AssetCo’s plan to raise new capital from investors will not surprise the City as the need to gather firepower for selective acquisitions was always intended to be part of the company’s armoury.
Its latest share sale will come amid a frenetic period of dealmaking for Mr Gilbert, who also chairs the digital banking and payments app Revolut.
Sky News revealed last month Revolut’s plans to raise close to $1bn from the sale of a stake to SoftBank’s Vision Fund 2 – a move that was confirmed last week.
Mr Gilbert also sits on a host of other corporate boards, including the asset manager River & Mercantile and Saranac, a wealth manager.
Prior to Mr Gilbert’s investment, AssetCo was best-known as the listed fire engine leasing group which successfully sued its former auditor, Grant Thornton, for more than £20m over its failure to expose a fraud at the company.

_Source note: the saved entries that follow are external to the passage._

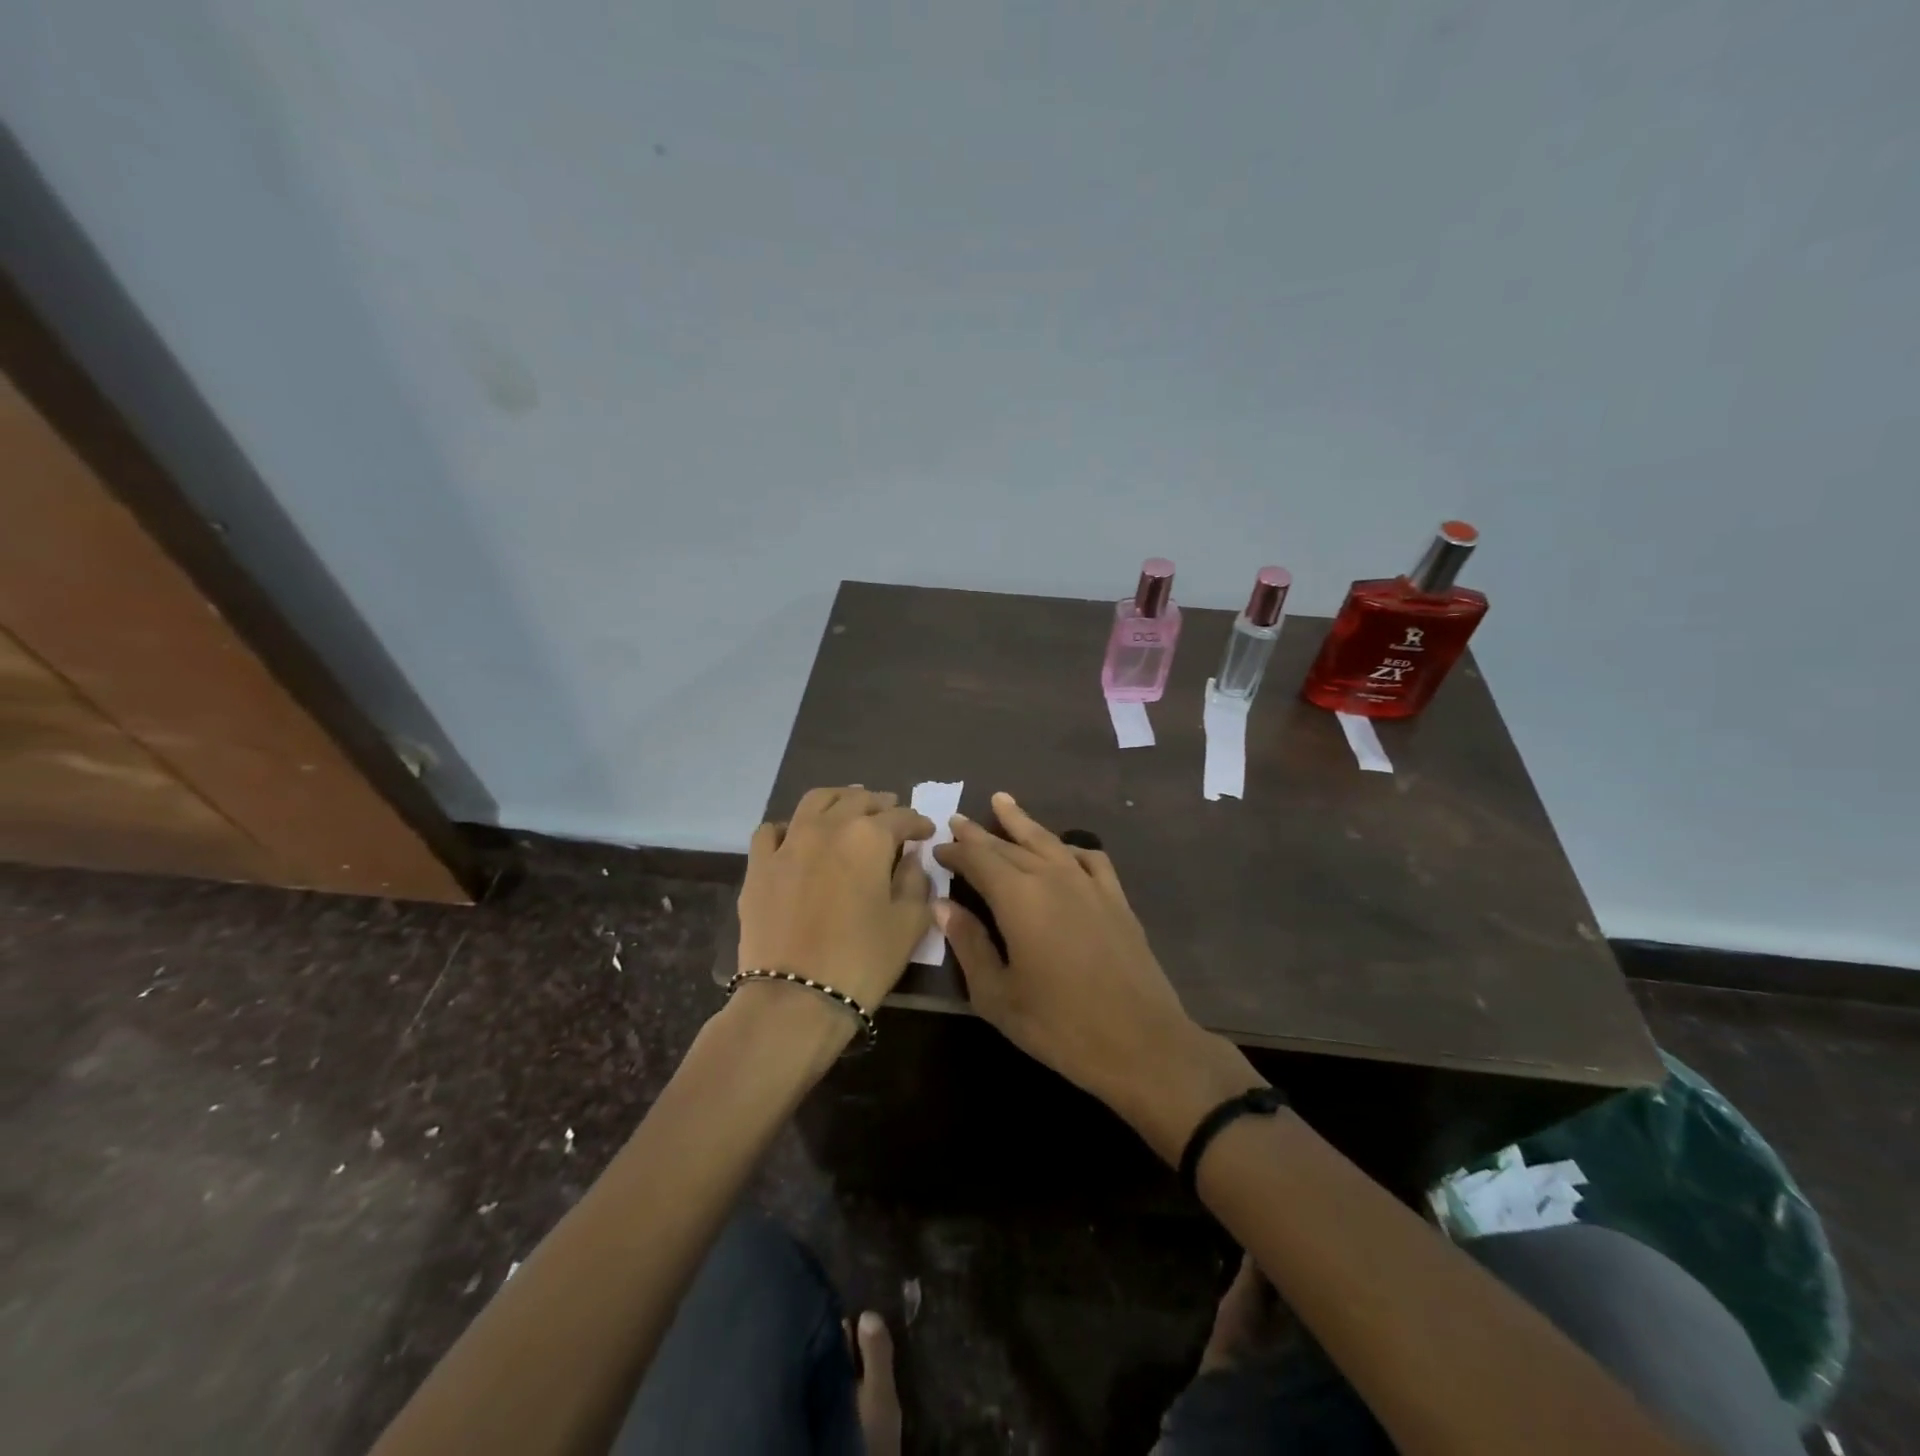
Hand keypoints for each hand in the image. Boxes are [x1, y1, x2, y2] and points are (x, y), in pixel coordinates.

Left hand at [737, 787, 934, 1013]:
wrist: (795, 997)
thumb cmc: (863, 960)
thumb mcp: (909, 923)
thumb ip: (916, 882)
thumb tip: (911, 858)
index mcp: (869, 837)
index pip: (901, 817)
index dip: (918, 823)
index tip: (926, 832)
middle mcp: (828, 827)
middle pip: (858, 800)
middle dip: (879, 804)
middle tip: (891, 814)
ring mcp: (788, 843)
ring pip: (815, 801)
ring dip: (838, 800)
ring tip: (848, 809)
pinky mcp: (758, 865)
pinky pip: (771, 831)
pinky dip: (789, 827)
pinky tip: (797, 838)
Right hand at [933, 792, 1259, 1150]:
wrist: (1140, 1042)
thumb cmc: (1059, 1025)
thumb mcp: (997, 995)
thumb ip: (969, 944)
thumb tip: (943, 906)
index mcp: (1018, 897)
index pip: (978, 860)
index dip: (956, 852)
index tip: (937, 849)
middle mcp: (1052, 877)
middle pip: (1009, 846)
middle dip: (980, 834)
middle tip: (958, 820)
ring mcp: (1089, 884)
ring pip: (1049, 841)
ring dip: (1022, 822)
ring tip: (1003, 802)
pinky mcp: (1116, 899)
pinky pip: (1090, 858)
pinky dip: (1070, 847)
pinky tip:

Mr Gilbert established Aberdeen Asset Management in 1983 and floated it on the London Stock Exchange eight years later.
A string of audacious takeover deals saw it enjoy explosive growth, while its substantial exposure to emerging markets, particularly in Asia, turned it into an industry powerhouse.
In 2002, Aberdeen was nearly brought down by an industry scandal over the mis-selling of so-called split capital investment trusts, which resulted in thousands of investors losing money.
Mr Gilbert was undeterred, however, and in 2017 he engineered the biggest deal-making coup of his career when he orchestrated Aberdeen’s £11bn all-share merger with Standard Life to create Europe’s second-largest asset manager.
Alongside Keith Skeoch, he became co-chief executive of Standard Aberdeen (SLA), but the loss of a key contract with Lloyds Banking Group and weak performance elsewhere in its business led to both men stepping down within three years of the deal.
An AssetCo spokesman declined to comment on Tuesday.